**Directive**. Copy word for word everything in the grow-forum thread below from "IMHO, thinking outside" down to "(May 6, 2008)".

**Source passage**.
━━━━━━━━━━━━━━━━
Agreed. I am playing with new methods myself. I recently decided to bring some stuff indoors. I am going to experiment with different lighting situations as well as seedlings versus clones.

IMHO, thinking outside of the box can be a good thing. Personal success is measured by personal enjoyment, in my opinion.


----------



## snuggles (May 6, 2008)

Dubbaman said:
			
		

> Im doing a 12/12 seed grow now wiht my 30 seeds thread, it can and has and wll be done  but the onely thing im really stuck on is what ratio of nutes to go about using. i was thinking that since they are in plain top soil they id be able to get away with something like a 5-10-10 for them through the grow, any one disagree or have a better mix for from seed flowering.


 
The nute question also came to me when I thought about 12/12 from seed. The plants are so young how and when do you start feeding them. If they are indicas they miss out on 3 weeks of food in some instances and for some that's half their flowering period. I think lots have people have done well with it, IMO I just think it would cause someone like me more headaches than joy that's all. There is a lot of thought that has to be put into it, and the water schedule will be insane towards the end...I like to make things easy on myself I have lots of plants, a business, a house, etc. so anything that I can make easier I try and do.
━━━━━━━━━━━━━━━━
(Saved entries)
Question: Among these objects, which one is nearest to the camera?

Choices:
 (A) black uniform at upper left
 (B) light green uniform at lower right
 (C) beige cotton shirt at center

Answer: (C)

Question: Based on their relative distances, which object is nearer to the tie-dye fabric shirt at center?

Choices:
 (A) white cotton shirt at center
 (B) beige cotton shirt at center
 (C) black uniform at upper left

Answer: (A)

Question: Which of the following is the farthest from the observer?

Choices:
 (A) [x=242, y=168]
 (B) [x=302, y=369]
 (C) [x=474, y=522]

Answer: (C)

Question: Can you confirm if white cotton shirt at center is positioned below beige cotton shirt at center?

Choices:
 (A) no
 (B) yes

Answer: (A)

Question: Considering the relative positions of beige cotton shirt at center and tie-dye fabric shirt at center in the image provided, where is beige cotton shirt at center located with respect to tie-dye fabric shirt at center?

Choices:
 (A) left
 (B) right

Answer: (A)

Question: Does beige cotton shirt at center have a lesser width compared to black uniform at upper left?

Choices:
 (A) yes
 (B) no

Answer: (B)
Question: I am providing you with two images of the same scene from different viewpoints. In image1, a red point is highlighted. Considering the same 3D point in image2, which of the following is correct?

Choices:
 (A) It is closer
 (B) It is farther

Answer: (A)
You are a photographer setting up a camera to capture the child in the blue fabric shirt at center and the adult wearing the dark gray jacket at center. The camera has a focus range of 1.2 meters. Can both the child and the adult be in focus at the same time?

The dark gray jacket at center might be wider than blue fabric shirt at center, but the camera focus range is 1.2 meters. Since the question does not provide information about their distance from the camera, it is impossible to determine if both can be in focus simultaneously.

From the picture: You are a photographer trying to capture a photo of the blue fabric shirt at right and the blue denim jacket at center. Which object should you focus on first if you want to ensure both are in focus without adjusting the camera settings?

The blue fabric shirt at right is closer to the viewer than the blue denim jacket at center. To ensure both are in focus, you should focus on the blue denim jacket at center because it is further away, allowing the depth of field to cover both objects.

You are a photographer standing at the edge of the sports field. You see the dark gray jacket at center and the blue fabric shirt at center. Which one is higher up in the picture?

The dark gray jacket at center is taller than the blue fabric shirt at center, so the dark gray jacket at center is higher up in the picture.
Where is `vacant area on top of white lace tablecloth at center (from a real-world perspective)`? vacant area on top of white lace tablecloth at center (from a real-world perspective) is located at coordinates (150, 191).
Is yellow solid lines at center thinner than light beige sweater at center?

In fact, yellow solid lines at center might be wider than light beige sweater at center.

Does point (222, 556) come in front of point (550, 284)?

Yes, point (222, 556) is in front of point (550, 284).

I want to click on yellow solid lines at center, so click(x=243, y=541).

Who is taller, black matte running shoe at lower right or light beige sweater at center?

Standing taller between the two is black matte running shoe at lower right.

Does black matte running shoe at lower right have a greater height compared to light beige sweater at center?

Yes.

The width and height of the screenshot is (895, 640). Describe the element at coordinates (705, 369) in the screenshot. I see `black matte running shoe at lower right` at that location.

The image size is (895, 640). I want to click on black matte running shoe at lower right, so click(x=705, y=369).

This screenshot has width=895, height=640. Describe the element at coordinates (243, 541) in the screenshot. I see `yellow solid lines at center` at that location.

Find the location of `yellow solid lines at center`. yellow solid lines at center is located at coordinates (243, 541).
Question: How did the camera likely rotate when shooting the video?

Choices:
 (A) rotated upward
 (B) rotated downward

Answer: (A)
━━━━━━━━━━━━━━━━
**Answer for this exercise**.
IMHO, thinking outside of the box can be a good thing. Personal success is measured by personal enjoyment, in my opinion.


----------



## snuggles (May 6, 2008)